Exercise description — An exact, complete copy of the entries is needed, with the pictures left out.

Recorded information —
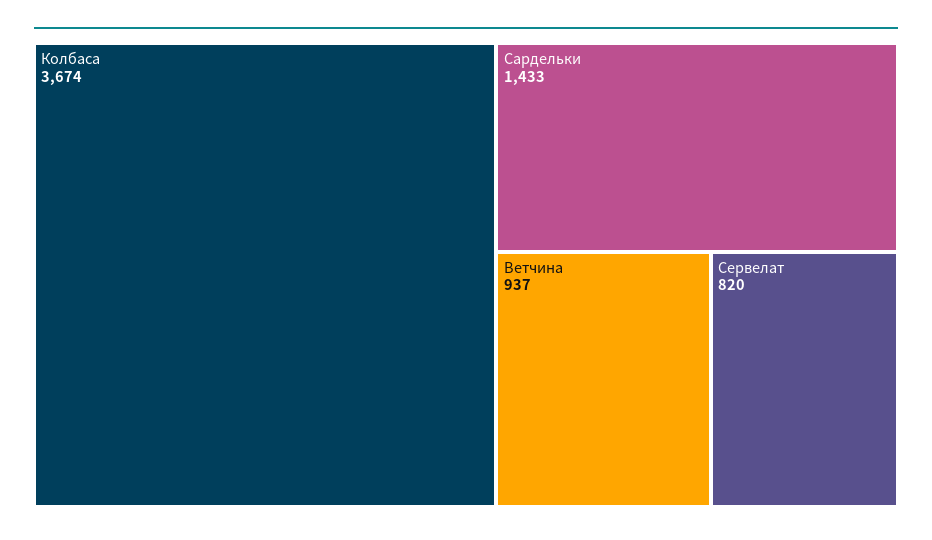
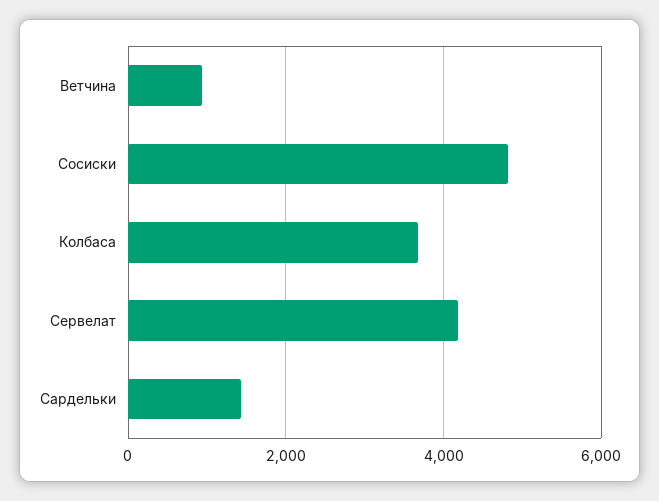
Сервелат: 820 -> 4200
Сосиски: none -> 4800

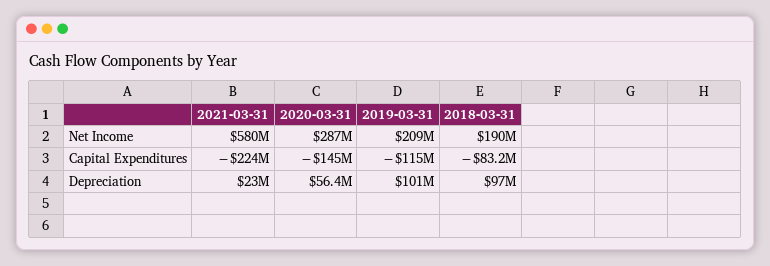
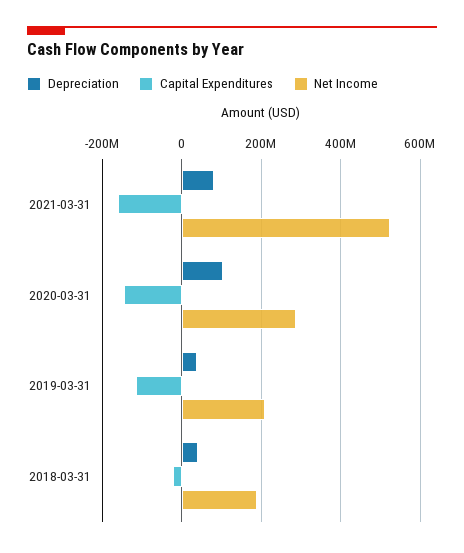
Net Income, 2021-03-31: 580000000 -> 520000000
Capital Expenditures, 2021-03-31: -224000000 -> -160000000
Capital Expenditures, 2018-03-31: -83200000 -> -20000000
Depreciation, 2021-03-31: 23000000 -> 80000000
Depreciation, 2020-03-31: 56400000 -> 100000000
Depreciation, 2019-03-31: 101000000 -> 40000000
Depreciation, 2018-03-31: 97000000 -> 40000000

Task output —
Сервелат: 820 -> 4200
Сосиски: none -> 4800

Net Income, 2021-03-31: 580000000 -> 520000000
Capital Expenditures, 2021-03-31: -224000000 -> -160000000
Capital Expenditures, 2018-03-31: -83200000 -> -20000000
Depreciation, 2021-03-31: 23000000 -> 80000000
Depreciation, 2020-03-31: 56400000 -> 100000000
Depreciation, 2019-03-31: 101000000 -> 40000000
Depreciation, 2018-03-31: 97000000 -> 40000000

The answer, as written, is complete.